For this exercise, write out each entry below exactly, omitting the images.

_WORKING DATA:_
★ ★ ★ ★ ★ ★ ★

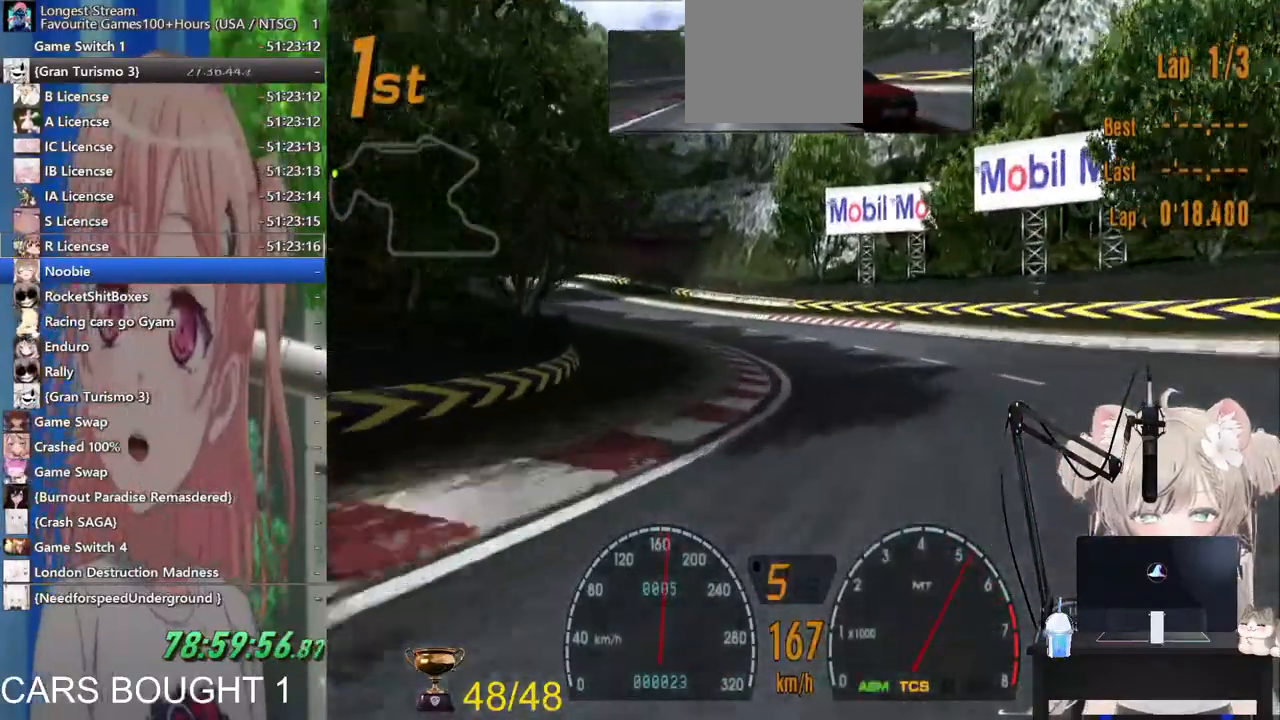
Gameplay with a controller (PlayStation layout); each line is a JSON object with the inputs held at the frame after it. "events" lists button and stick changes between this image and that frame as [ms after this image, input, new state], when the widget could be followed in between.
{"buttons": ["R2"], "left_stick": "left", "right_stick": "center", "events": []}
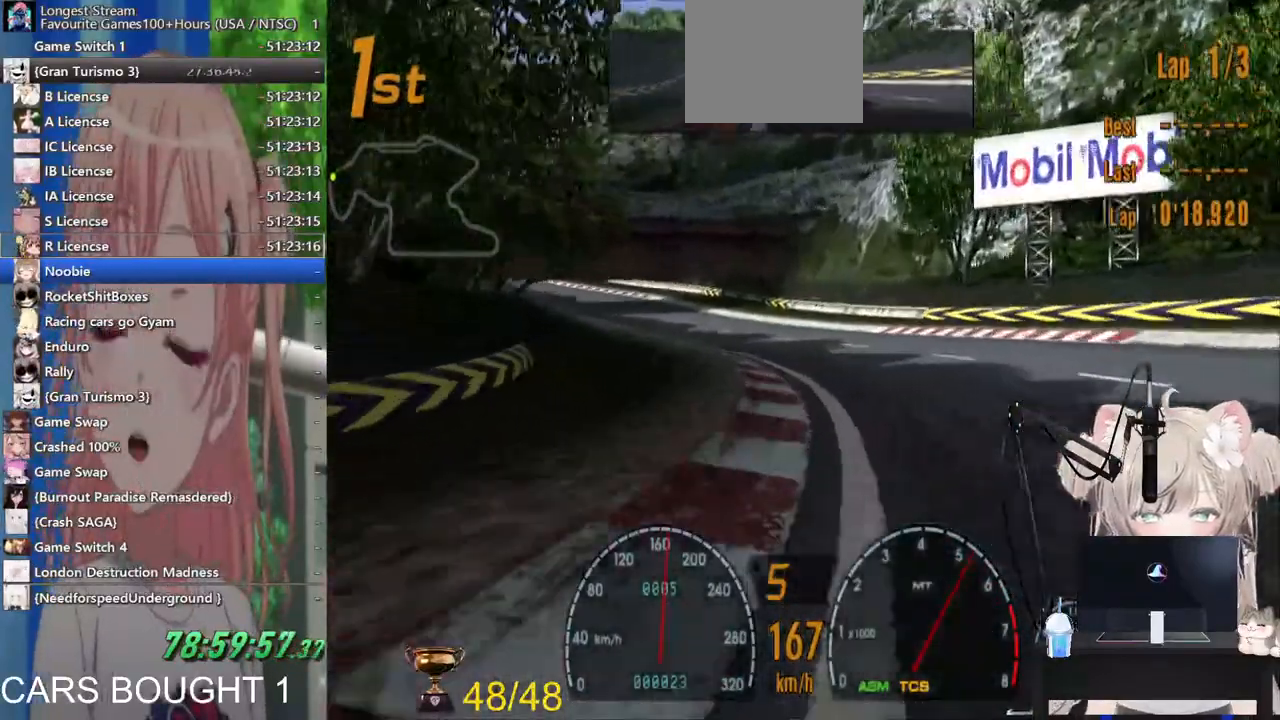
{"buttons": ["R2"], "left_stick": "left", "right_stick": "center", "events": []}
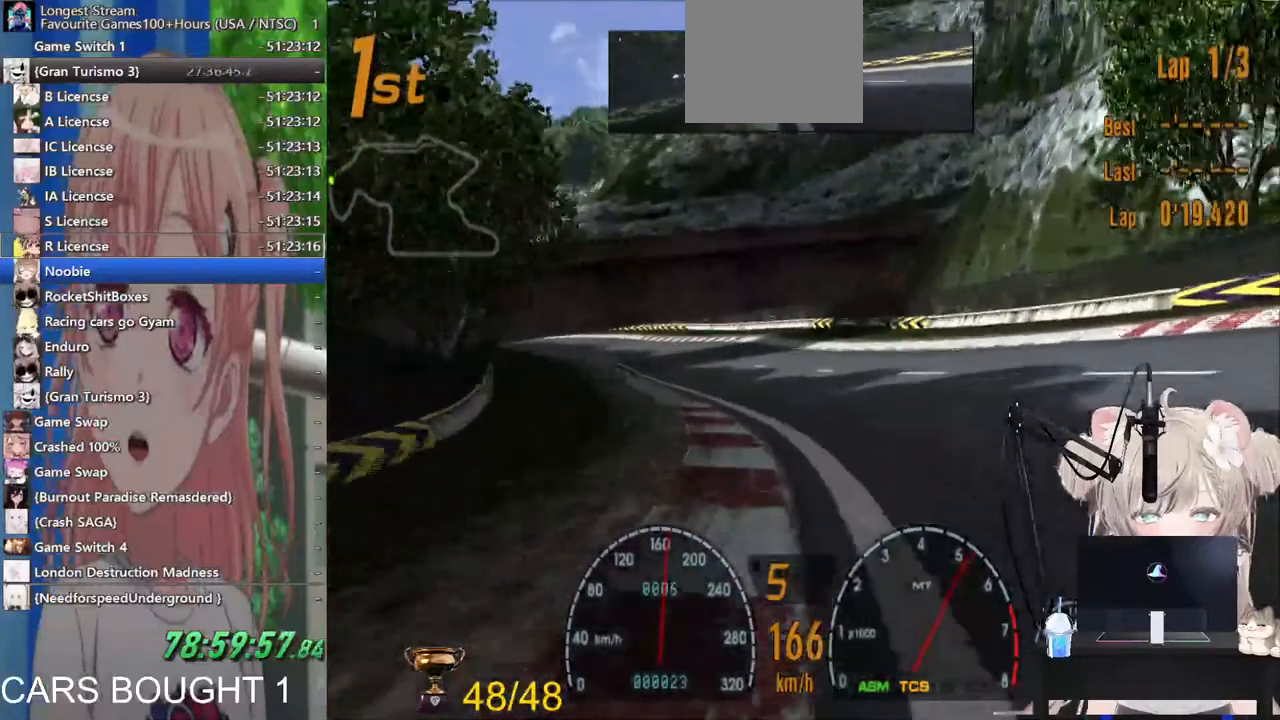
{"buttons": ["R2"], "left_stick": "left", "right_stick": "center", "events": []}
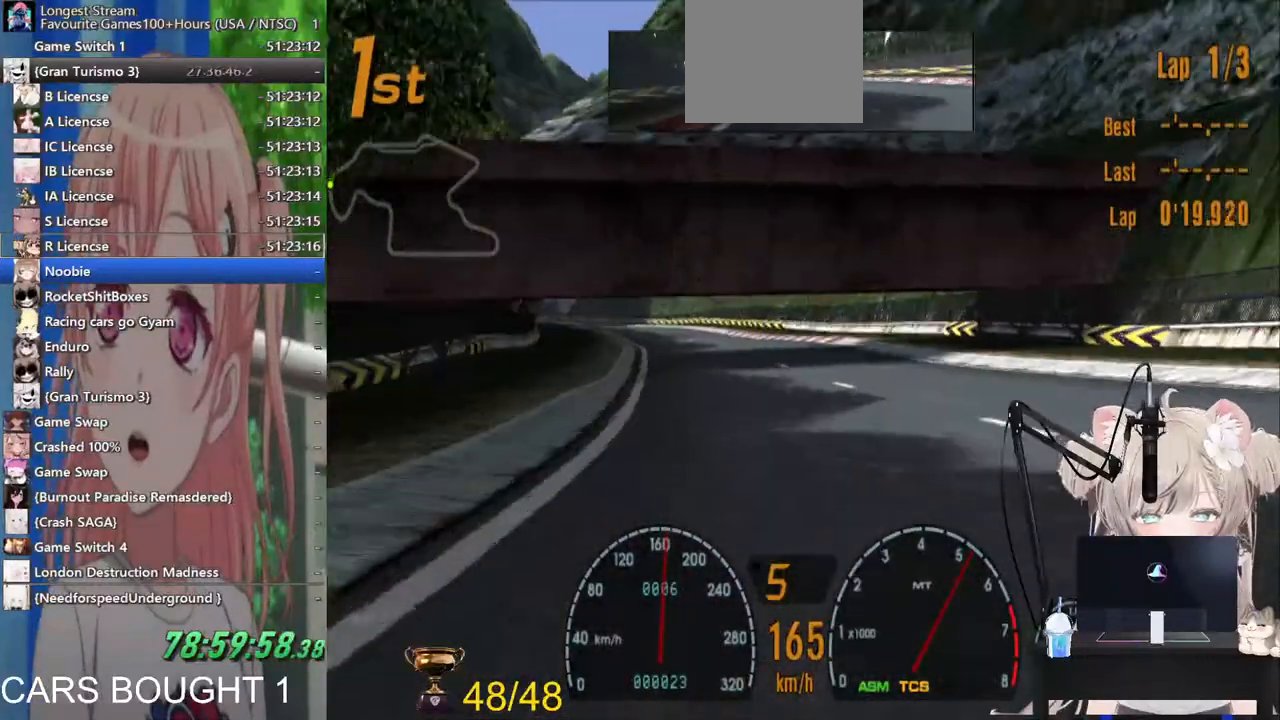
{"buttons": ["L1", "R2"], "left_stick": "left", "right_stick": "center", "events": [[300, "L1", "down"]]}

★ ★ ★ ★ ★ ★ ★

_COMPLETED TASK:_
Gameplay with a controller (PlayStation layout); each line is a JSON object with the inputs held at the frame after it. "events" lists button and stick changes between this image and that frame as [ms after this image, input, new state], when the widget could be followed in between.
{"buttons": ["R2"], "left_stick": "left", "right_stick": "center", "events": []}
{"buttons": ["R2"], "left_stick": "left", "right_stick": "center", "events": []}
{"buttons": ["R2"], "left_stick": "left", "right_stick": "center", "events": []}
{"buttons": ["L1", "R2"], "left_stick": "left", "right_stick": "center", "events": [[300, "L1", "down"]]}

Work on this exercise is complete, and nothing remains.